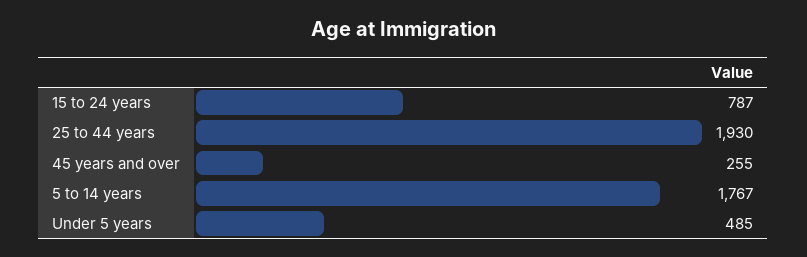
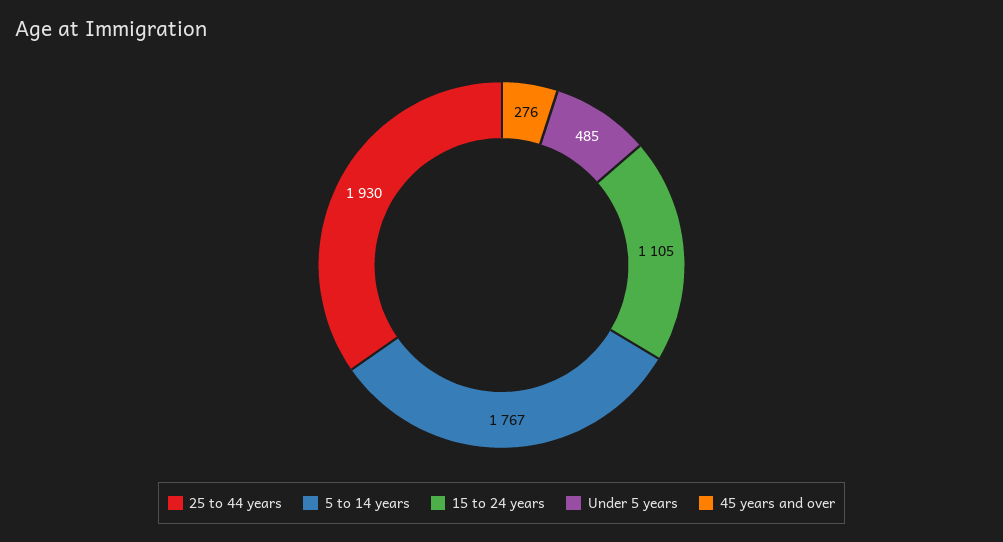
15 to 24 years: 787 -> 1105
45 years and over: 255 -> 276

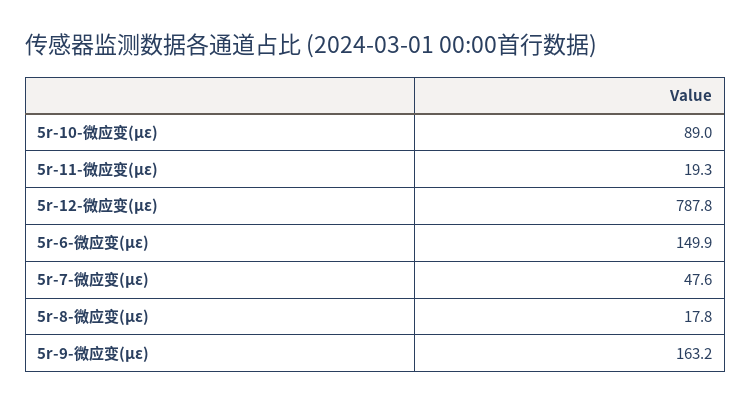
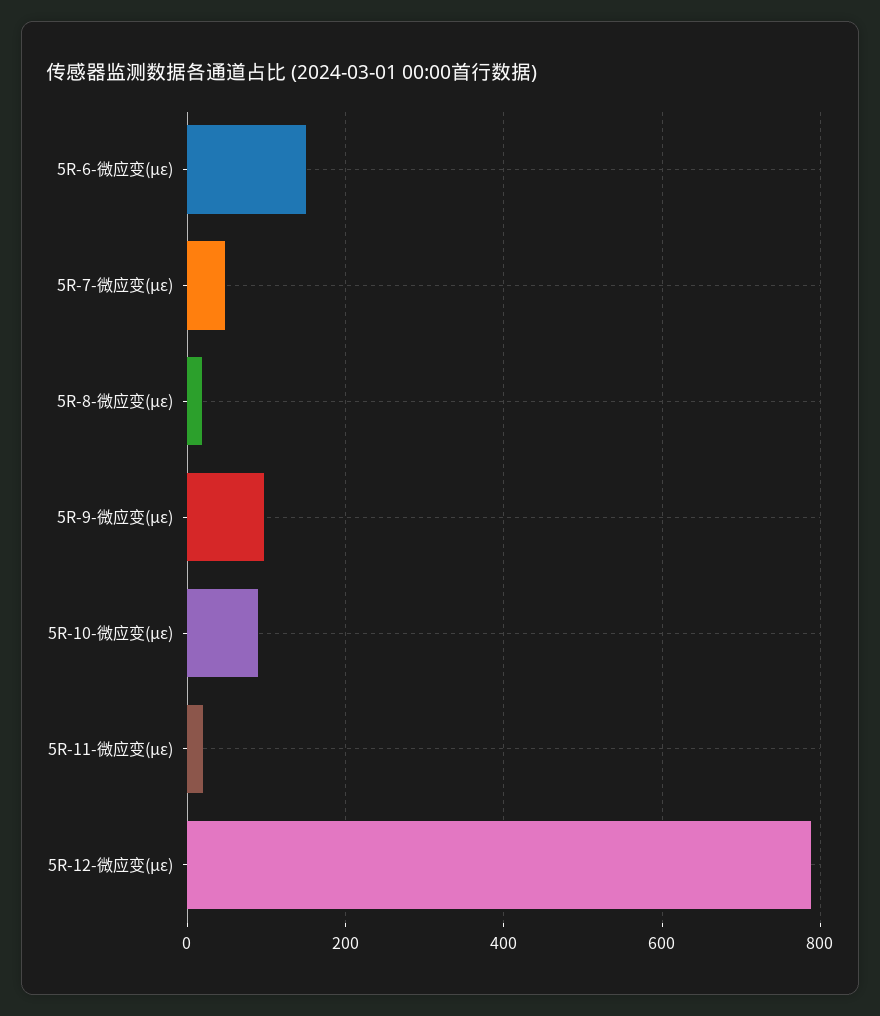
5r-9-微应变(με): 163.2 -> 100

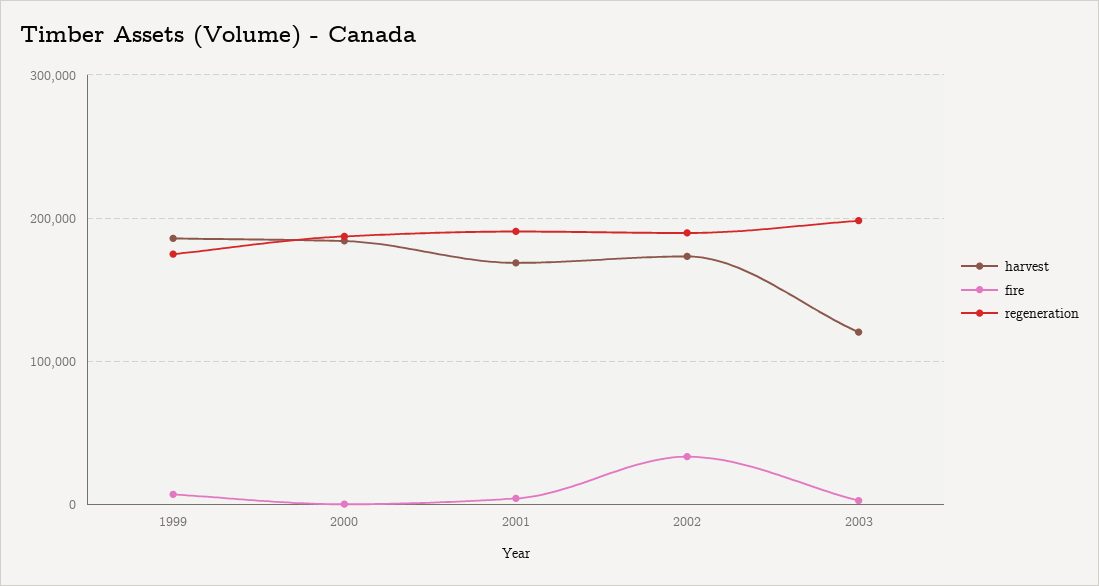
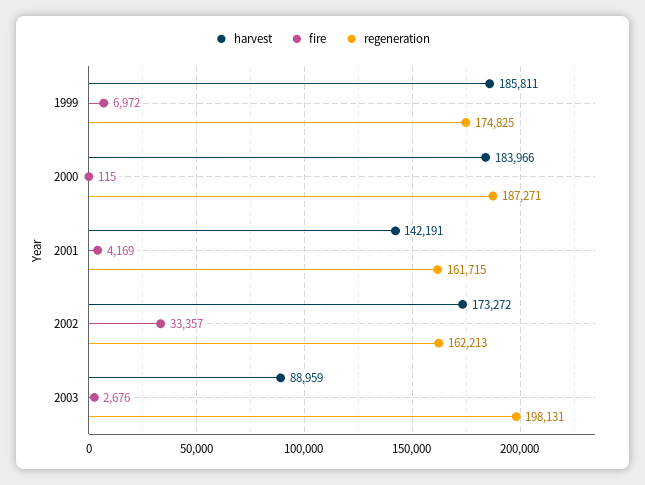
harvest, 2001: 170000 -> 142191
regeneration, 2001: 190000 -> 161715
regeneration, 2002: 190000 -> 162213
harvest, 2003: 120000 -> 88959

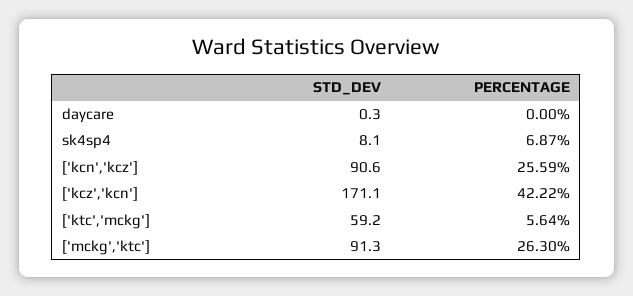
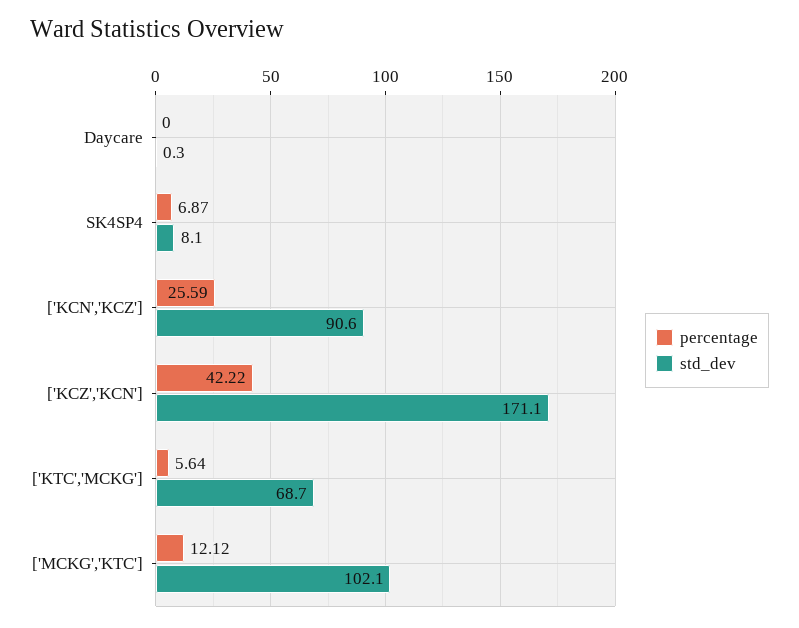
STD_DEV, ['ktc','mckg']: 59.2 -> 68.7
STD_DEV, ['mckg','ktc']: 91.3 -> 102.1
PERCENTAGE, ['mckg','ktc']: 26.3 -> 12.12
· · · · ·
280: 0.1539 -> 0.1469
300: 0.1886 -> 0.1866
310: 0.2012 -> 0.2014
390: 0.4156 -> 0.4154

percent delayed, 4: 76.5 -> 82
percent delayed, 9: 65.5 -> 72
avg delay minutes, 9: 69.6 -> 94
· · · · ·
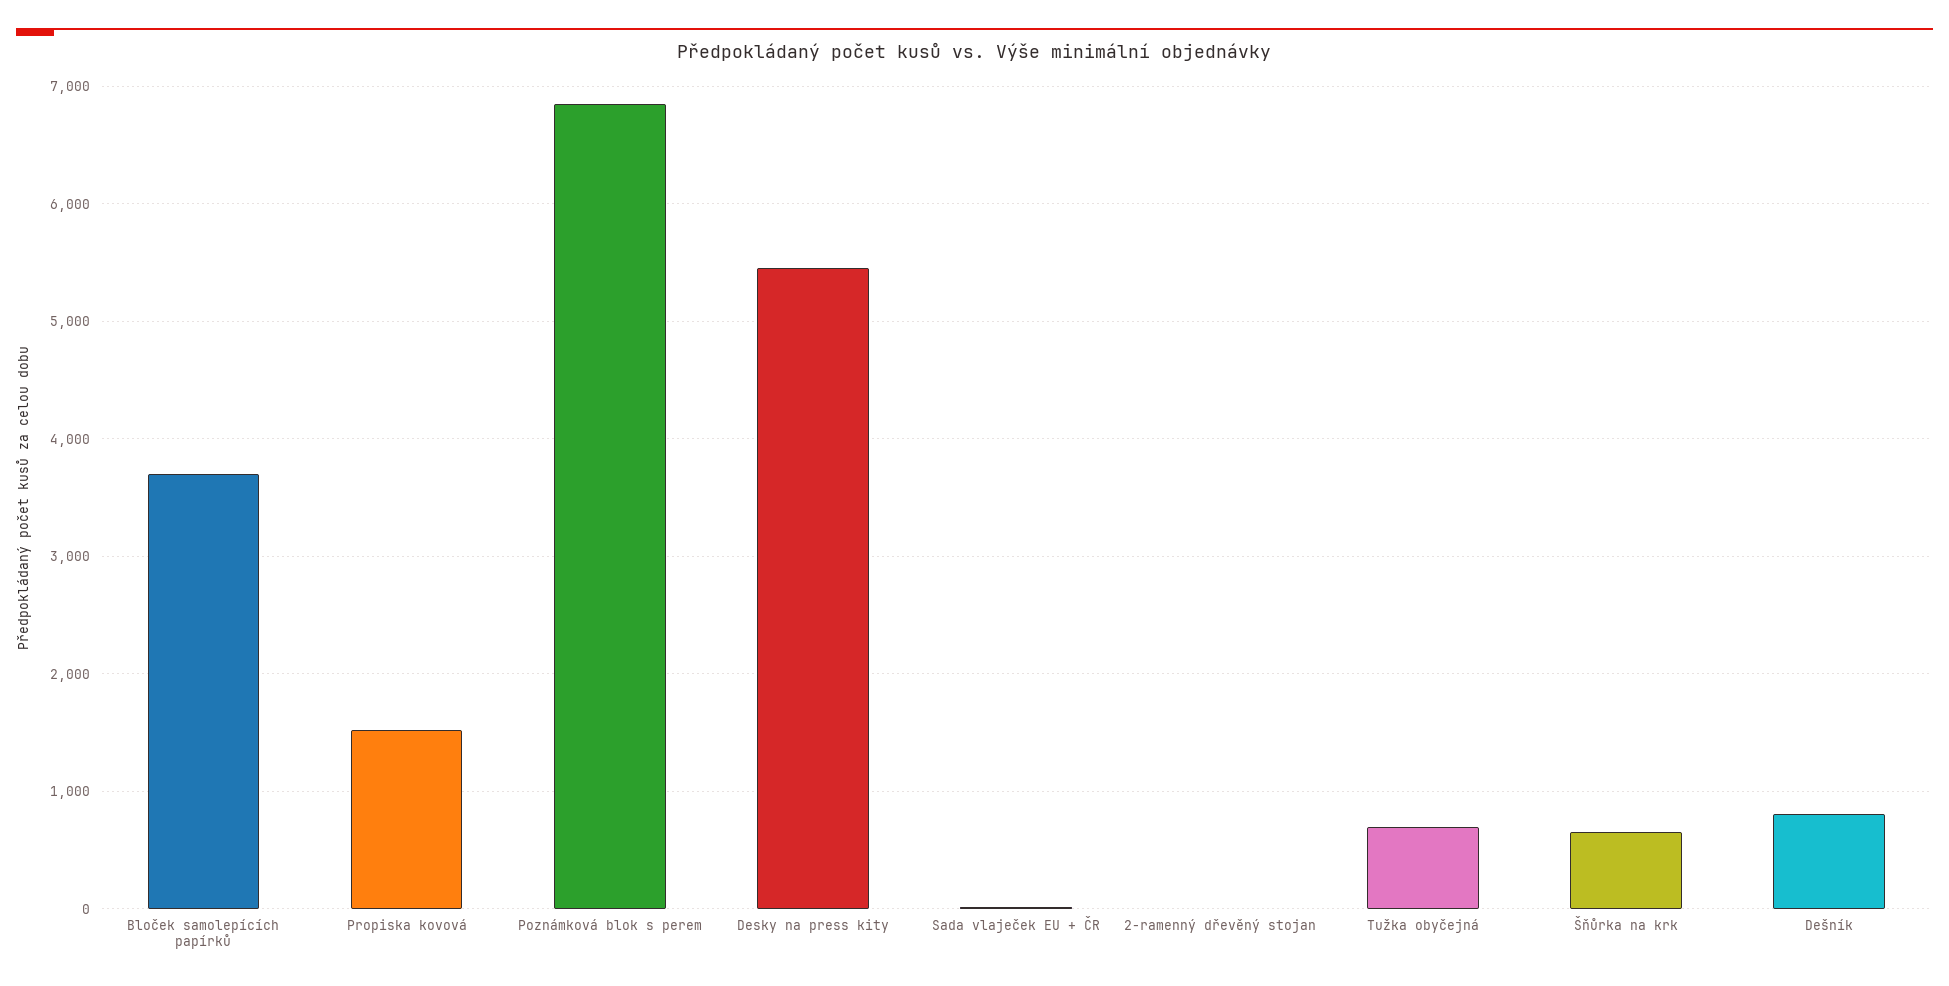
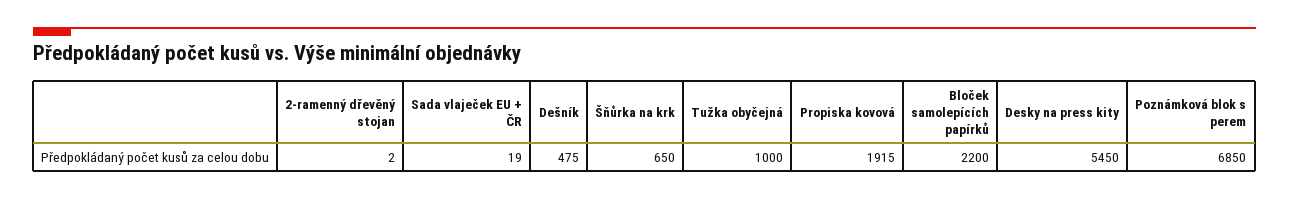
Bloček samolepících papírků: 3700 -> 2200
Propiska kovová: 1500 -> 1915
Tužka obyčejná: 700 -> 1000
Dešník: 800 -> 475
· · · · ·
→ **Your objective**
Reproduce, character for character, only the lines of the preceding data that start at the line with "390: 0.4156 -> 0.4154" and end at the line with "avg delay minutes, 9: 69.6 -> 94", both included.

→ **Output for this exercise**
390: 0.4156 -> 0.4154

percent delayed, 4: 76.5 -> 82
percent delayed, 9: 65.5 -> 72
avg delay minutes, 9: 69.6 -> 94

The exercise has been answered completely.